*** Opening Input records ***

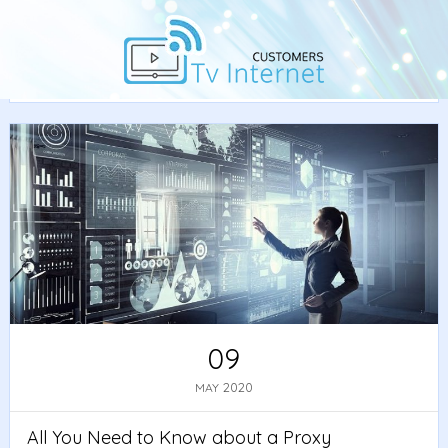
Home
/
Guide
/ All You Need to Know about a Proxy
Server and Its Function
09
2020
MAY
All You Need to Know about a Proxy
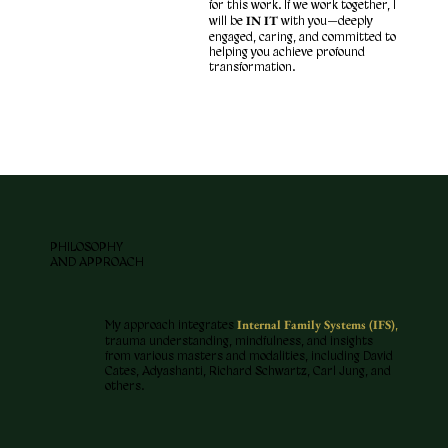
for this work. If we work together, I
IN IT
will be
with you—deeply
engaged, caring, and committed to
helping you achieve profound
transformation.
PHILOSOPHY
AND APPROACH
Internal Family Systems (IFS)
My approach integrates
,
trauma understanding, mindfulness, and insights
from various masters and modalities, including David
Cates, Adyashanti, Richard Schwartz, Carl Jung, and
others.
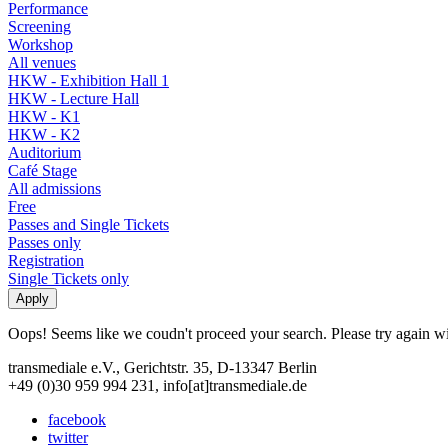
Performance
Screening
Workshop
All venues
HKW - Exhibition Hall 1
HKW - Lecture Hall
HKW - K1
HKW - K2
Auditorium
Café Stage
All admissions
Free
Passes and Single Tickets
Passes only
Registration
Single Tickets only
Oops! Seems like we coudn't proceed your search. Please try again with
transmediale e.V., Gerichtstr. 35, D-13347 Berlin
+49 (0)30 959 994 231, info[at]transmediale.de
facebook
twitter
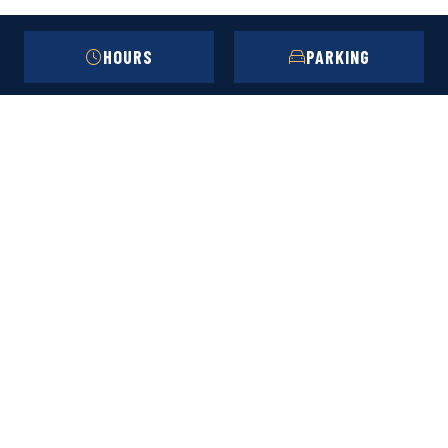
HOURS
PARKING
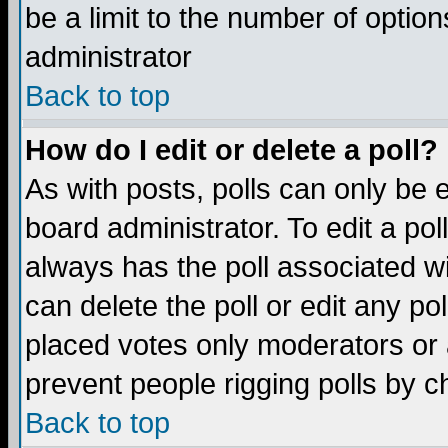
be a limit to the number of option
administrator
Back to top
How do I edit or delete a poll?
As with posts, polls can only be e
board administrator. To edit a poll,
always has the poll associated wi
can delete the poll or edit any po
placed votes only moderators or ad
prevent people rigging polls by 
Back to top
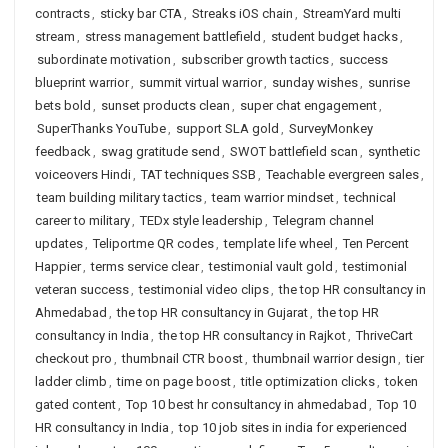
contracts
,
sticky bar CTA
,
Streaks iOS chain
,
StreamYard multi
stream
,
stress management battlefield
,
student budget hacks
,
subordinate motivation
,
subscriber growth tactics
,
success
blueprint warrior
,
summit virtual warrior
,
sunday wishes
,
sunrise
bets bold
,
sunset products clean
,
super chat engagement
,
SuperThanks YouTube
,
support SLA gold
,
SurveyMonkey
feedback
,
swag gratitude send
,
SWOT battlefield scan
,
synthetic
voiceovers Hindi
,
TAT techniques SSB
,
Teachable evergreen sales
,
team building military tactics
,
team warrior mindset
,
technical
career to military
,
TEDx style leadership
,
Telegram channel
updates
,
Teliportme QR codes
,
template life wheel
,
Ten Percent
Happier
,
terms service clear
,
testimonial vault gold
,
testimonial
veteran success
,
testimonial video clips
,
the top HR consultancy in
Ahmedabad
,
the top HR consultancy in Gujarat
,
the top HR
consultancy in India
,
the top HR consultancy in Rajkot
,
ThriveCart
checkout pro
,
thumbnail CTR boost
,
thumbnail warrior design
,
tier
ladder climb
,
time on page boost
,
title optimization clicks
,
token
gated content
,
Top 10 best hr consultancy in ahmedabad
,
Top 10
HR consultancy in India
,
top 10 job sites in india for experienced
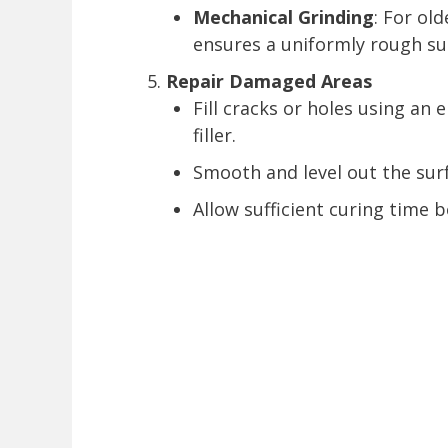
Mechanical Grinding
: For old
ensures a uniformly rough sur
Repair Damaged Areas
Fill cracks or holes using a
filler.
Smooth and level out the sur
Allow sufficient curing time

*** Closing Input records ***

> [Written task]:
Look over the records above and filter for each line with the word "only".

> [Output]:
Passes only
Single Tickets only
As with posts, polls can only be e
placed votes only moderators or ad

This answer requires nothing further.